$5.05 for the Future

Yesterday I mentioned that we have reached a new nearly 40 year low of percentage of personal income spent on government services.  It now stands at $5.05 per $100 of personal income, the lowest since the gubernatorial days of Ronald Reagan.  There are very real effects of that:

Over the past two years, California, Georgia, Nevada, Ohio, Utah and Wisconsin have loosened legal restrictions on class size. And Idaho and Texas are debating whether to fit more students in classrooms.

Los Angeles has increased the average size of its ninth-grade English and math classes to 34 from 20. Eleventh- and 12th-grade classes in those two subjects have risen, on average, to 43 students.(NY Times)

I’ve never taught in a traditional school setting, but having worked with teenagers in the past, I can assure you that you can not teach a math class effectively to either 34 or 43 teenagers.

At some point, we have to take this information in and understand what the anti-government forces have done to our once proud public school system, and what they are doing to a social safety net that is stretched so thin that the wholes are visible from space.  We all lose when one student fails because we couldn’t get them the resources they needed to succeed.  We all fail as our students fall through the cracks.

UPDATE: I need to point out that part of the reason the number has decreased is that Brown’s budget calls for the shifting of some services from the state to local governments. This figure only covers the state’s portion.

36 thoughts on “$5.05 for the Future”

  1. Now if only the teachers agreed to take a 20% cut in their total compensation, we could hire 20% more teachers and save public education.  Is it about the children, and not about the money, right?

  2. They would live in their cars and only eat McDonald’s Double Cheeseburgers, allowing them to reduce their pay  by 40% and ensuring that they never lived long enough to collect a pension.
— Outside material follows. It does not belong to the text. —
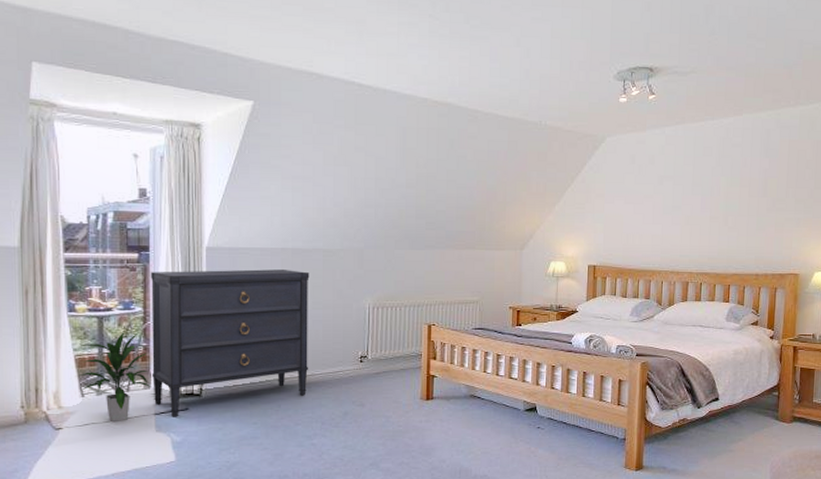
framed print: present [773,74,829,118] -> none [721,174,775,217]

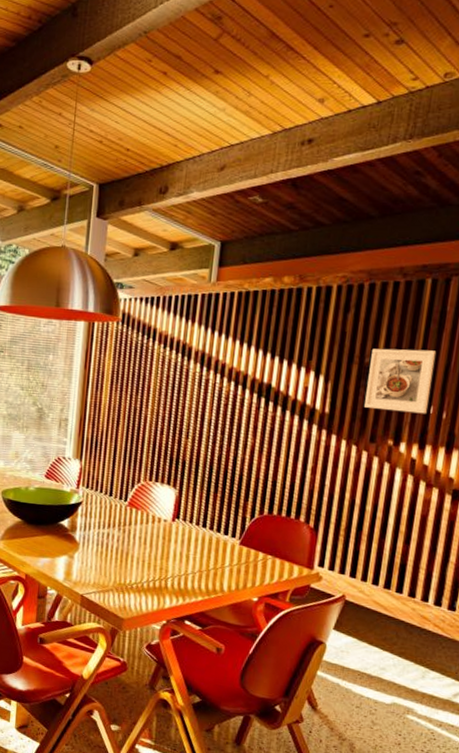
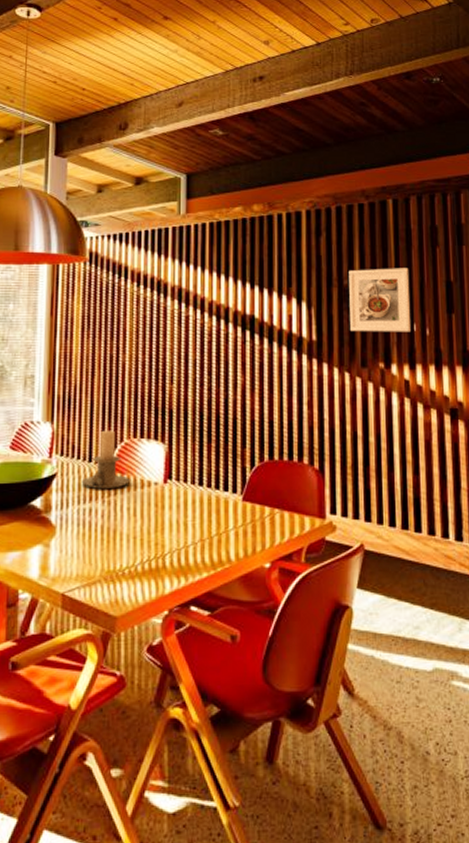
candle holder: none [102,471,144,521] -> present [81,430,131,490]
  3. I looked at Brown’s budget and I asked a few teacher friends about it and they couldn’t give me answers so here it goes:

    total budget spends approx $10K per kid

    61% goes to Classroom instruction so ~6K

    the other 39% goes to admin and infrastructure.

    The HIGHEST teacher salary I’ve seen is 86K (~80K). The Average is around 50K (yes, I’m excluding the reported 100K+ OC Drama teacher)

    So if a class size is optimally 20 students that means each class gets $120K (I’m rounding here)  for instruction. Subtract the highest salary you get $40K dedicated to instruction.  With bigger class rooms like 40 you get non-teacher instruction costs per room up to 160K.

    My question is where is the difference going to? Because according to the budget breakdowns we could be paying teachers more with what we have (and I support much higher teacher salaries). Maybe I missed something. I think you guys already have the brown budget numbers and tese same breakdowns but I’ll post links if you need them.

  4. Less than 3% of expenses for the school district go to administrators’ salaries and benefits. They have consistently reduced the number of top administrators and administrative staff over the last several years.

    The calculation that anti-education forces consistently make to show that there is a tremendous amount of waste in school systems is deliberately deceptive and ignores any real discussion of school funding and where the money goes.

    I continue to think that there might be savings to be realized in the 17% (if I remember correctly) of California’s education budget that goes to special education.  

  5. It looks more likely than ever that the whining Republicans will not give in on the special election and JB will be soon releasing an all cuts budget, which the Democrats will not approve.

    On Monday, Brown said that if his tax plan fails, “We’ll either get an all-cuts budget or government will be paralyzed, and they’ll just sit there like they have in years past until they run out of cash.”

    http://www.sacbee.com/2011/03/

    The end is near.  Very near.

  6. Wow – Am I getting ripped off here.

    This figure is well over $18 for me. I’m lower middle class but pay an average of 9% State Sales Tax and about 9% in Personal Income Tax with nothing left over to save.   That is like $18 for every $100 of personal income.  And that doesn’t count anything goes to Federal Gov’t.

    Who in California is only paying $5.05?